Aim of the exercise:
According to the passage on Saudi Aramco stake sales, how much did Aramco raise in its December 2019 IPO?

Passage provided:
________________
If and when this sale happens, it would add to the pile that MbS (as the crown prince is known) and the Saudi government has collected by selling slivers of the Saudi crown jewel. In December 2019, Aramco raised $29 billion in the IPO of 1.75% of the company. In recent weeks a consortium led by EIG Global Energy Partners bought 49% of Aramco Oil Pipelines for $12.4 billion. There is talk of a similar sale of gas pipelines coming soon. 

The Prince, now 35, had originally floated a plan to sell 5% of Aramco and raise $100 billion at an implied $2 trillion market cap. No one doubted he would do it after he rounded up hundreds of Saudi tycoons and held them captive in the Riyadh Ritz-Carlton until, like billionaire Alwaleed bin Talal, they paid ransom. Then came the revelations of the 2018 killing in Istanbul of dissident Jamal Kashoggi, dismembered in the Saudi consulate by MbS henchmen with a bone saw.
________________
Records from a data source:
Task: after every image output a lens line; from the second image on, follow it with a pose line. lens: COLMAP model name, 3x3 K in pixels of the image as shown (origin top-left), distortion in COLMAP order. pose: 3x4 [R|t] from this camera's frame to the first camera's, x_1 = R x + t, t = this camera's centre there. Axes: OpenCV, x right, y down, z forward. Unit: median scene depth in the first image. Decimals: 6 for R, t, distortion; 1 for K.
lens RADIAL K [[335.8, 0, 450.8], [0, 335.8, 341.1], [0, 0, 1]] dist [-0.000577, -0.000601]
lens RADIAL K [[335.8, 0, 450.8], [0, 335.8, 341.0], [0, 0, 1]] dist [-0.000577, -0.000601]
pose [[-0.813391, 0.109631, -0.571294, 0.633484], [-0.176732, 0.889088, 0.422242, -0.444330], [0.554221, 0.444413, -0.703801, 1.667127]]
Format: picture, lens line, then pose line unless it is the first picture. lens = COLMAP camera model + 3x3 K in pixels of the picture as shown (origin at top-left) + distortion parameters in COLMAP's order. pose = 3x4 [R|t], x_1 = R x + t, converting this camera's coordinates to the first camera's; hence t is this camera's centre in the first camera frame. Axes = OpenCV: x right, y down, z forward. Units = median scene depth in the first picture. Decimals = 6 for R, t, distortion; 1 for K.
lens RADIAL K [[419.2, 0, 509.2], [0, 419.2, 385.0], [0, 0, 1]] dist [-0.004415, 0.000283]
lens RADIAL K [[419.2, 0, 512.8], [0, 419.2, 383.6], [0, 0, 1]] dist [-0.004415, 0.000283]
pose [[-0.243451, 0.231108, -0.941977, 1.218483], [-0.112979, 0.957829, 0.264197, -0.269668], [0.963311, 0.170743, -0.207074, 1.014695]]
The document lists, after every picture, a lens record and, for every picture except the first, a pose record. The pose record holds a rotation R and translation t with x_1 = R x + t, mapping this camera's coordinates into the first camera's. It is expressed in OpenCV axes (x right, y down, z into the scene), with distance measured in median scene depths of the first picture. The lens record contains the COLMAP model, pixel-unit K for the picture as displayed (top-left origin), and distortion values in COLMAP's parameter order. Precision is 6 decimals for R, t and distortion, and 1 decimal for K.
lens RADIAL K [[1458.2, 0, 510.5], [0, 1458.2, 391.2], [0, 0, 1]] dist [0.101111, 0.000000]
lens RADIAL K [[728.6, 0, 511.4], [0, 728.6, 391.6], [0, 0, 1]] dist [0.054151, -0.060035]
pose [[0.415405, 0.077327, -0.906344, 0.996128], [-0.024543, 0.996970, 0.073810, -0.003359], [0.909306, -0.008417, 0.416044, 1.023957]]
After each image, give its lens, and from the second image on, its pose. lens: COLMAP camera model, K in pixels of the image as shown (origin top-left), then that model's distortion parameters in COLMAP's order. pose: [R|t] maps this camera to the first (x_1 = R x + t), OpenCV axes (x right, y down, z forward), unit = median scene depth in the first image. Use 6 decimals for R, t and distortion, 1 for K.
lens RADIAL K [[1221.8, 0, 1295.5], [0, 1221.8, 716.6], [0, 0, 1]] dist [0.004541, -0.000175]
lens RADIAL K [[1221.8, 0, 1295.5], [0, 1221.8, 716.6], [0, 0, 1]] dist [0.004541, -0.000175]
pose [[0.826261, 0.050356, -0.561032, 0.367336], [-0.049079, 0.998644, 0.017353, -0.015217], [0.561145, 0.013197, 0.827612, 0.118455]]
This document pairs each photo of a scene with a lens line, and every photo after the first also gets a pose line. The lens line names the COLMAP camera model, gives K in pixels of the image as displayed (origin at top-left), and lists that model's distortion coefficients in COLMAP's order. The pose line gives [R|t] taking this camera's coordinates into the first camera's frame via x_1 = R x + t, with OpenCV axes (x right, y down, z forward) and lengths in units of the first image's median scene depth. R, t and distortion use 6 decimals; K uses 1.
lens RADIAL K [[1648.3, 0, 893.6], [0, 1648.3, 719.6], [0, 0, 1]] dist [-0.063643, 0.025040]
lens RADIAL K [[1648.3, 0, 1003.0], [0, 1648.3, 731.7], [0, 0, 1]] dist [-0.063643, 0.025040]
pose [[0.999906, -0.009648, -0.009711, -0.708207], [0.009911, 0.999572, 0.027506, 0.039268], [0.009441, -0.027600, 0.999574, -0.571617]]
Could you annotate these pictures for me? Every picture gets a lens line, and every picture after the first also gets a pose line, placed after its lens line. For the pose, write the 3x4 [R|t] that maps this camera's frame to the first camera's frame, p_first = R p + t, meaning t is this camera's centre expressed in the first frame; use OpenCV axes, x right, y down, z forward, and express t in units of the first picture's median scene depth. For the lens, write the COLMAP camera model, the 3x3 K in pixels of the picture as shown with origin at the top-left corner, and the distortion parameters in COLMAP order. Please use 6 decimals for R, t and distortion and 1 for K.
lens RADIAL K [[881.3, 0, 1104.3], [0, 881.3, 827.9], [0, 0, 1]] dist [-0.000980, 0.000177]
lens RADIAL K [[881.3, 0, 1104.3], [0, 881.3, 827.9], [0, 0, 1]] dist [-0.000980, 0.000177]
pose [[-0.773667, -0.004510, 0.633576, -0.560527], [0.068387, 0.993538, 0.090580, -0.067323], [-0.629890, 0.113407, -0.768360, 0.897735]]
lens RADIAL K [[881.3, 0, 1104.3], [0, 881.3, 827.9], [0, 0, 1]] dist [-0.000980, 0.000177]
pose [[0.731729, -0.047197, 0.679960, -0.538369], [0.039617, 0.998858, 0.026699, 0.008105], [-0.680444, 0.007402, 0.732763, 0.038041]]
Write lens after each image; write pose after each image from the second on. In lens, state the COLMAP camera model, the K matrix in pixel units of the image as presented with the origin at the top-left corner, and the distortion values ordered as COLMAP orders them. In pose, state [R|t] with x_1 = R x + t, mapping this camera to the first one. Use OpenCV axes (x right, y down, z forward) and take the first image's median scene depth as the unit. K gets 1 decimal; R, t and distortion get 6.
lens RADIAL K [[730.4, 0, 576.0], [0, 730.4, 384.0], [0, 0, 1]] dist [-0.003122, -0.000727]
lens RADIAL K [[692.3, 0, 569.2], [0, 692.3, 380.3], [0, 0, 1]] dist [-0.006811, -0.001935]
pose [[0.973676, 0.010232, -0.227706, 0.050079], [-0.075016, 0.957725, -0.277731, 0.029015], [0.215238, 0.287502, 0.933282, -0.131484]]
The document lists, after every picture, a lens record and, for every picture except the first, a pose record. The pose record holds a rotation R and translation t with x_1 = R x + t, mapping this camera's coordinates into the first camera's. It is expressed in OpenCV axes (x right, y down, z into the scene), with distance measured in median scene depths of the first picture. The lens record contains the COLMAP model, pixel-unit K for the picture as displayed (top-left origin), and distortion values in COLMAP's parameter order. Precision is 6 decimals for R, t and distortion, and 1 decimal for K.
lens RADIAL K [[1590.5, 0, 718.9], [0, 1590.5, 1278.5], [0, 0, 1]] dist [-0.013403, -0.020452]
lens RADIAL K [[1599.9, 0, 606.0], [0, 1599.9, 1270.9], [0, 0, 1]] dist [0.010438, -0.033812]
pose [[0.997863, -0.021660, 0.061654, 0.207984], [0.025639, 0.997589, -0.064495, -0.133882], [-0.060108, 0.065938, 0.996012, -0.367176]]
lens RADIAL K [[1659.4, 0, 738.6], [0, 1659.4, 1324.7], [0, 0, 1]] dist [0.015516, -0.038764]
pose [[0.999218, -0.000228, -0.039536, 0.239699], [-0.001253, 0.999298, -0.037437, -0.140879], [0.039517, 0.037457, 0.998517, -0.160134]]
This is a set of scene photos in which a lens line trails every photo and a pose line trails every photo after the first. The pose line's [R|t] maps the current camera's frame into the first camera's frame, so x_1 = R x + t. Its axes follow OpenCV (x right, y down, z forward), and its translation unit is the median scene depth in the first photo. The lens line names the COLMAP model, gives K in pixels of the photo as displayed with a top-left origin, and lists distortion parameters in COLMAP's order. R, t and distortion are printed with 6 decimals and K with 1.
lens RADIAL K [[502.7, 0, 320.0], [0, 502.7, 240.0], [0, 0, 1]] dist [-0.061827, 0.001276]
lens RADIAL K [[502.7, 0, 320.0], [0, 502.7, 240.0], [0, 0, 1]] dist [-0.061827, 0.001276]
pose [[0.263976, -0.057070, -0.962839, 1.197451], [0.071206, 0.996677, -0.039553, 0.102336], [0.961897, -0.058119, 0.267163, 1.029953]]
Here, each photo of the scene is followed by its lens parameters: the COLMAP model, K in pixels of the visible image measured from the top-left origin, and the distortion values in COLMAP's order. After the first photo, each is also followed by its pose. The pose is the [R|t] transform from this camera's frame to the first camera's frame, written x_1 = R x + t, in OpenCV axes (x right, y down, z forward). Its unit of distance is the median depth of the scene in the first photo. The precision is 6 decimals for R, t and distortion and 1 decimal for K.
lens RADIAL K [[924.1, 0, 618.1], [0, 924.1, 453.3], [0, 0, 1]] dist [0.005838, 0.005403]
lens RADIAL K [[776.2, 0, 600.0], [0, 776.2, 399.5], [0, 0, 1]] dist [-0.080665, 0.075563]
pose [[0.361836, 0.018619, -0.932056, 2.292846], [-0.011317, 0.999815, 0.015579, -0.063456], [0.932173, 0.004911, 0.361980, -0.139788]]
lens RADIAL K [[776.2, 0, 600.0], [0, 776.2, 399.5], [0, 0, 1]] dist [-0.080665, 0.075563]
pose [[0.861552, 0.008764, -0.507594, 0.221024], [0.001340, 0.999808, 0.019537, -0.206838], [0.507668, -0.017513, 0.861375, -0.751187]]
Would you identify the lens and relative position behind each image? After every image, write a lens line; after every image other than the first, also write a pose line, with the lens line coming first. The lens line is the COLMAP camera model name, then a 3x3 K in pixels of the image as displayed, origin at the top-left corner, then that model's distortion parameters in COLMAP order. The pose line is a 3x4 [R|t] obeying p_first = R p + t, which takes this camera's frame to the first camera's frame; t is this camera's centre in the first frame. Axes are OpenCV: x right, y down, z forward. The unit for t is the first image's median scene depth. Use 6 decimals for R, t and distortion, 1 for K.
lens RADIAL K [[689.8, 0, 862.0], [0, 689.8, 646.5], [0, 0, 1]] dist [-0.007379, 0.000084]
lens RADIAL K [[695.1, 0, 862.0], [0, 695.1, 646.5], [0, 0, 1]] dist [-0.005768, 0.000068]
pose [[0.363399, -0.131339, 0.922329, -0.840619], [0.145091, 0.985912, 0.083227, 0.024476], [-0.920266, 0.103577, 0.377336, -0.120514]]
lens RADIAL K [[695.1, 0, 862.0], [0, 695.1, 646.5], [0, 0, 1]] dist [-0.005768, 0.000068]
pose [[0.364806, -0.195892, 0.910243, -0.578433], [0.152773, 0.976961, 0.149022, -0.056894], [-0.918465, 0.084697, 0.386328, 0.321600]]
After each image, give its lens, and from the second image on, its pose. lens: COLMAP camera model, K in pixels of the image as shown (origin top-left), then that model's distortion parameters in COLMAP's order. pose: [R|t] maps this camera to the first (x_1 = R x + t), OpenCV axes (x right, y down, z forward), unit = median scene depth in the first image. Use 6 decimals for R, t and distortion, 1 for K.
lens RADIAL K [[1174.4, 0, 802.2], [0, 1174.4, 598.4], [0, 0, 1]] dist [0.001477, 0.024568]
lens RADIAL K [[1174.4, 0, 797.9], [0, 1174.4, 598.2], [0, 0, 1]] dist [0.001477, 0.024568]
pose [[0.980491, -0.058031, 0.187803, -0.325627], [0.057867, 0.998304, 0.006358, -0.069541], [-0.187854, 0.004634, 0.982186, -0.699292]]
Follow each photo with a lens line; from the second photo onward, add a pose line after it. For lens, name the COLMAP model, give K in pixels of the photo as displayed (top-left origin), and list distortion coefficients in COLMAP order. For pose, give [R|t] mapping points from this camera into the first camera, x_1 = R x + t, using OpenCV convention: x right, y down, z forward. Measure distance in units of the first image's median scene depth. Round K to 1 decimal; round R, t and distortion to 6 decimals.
________________
Response to this exercise:
$29 billion, for 1.75% of the company.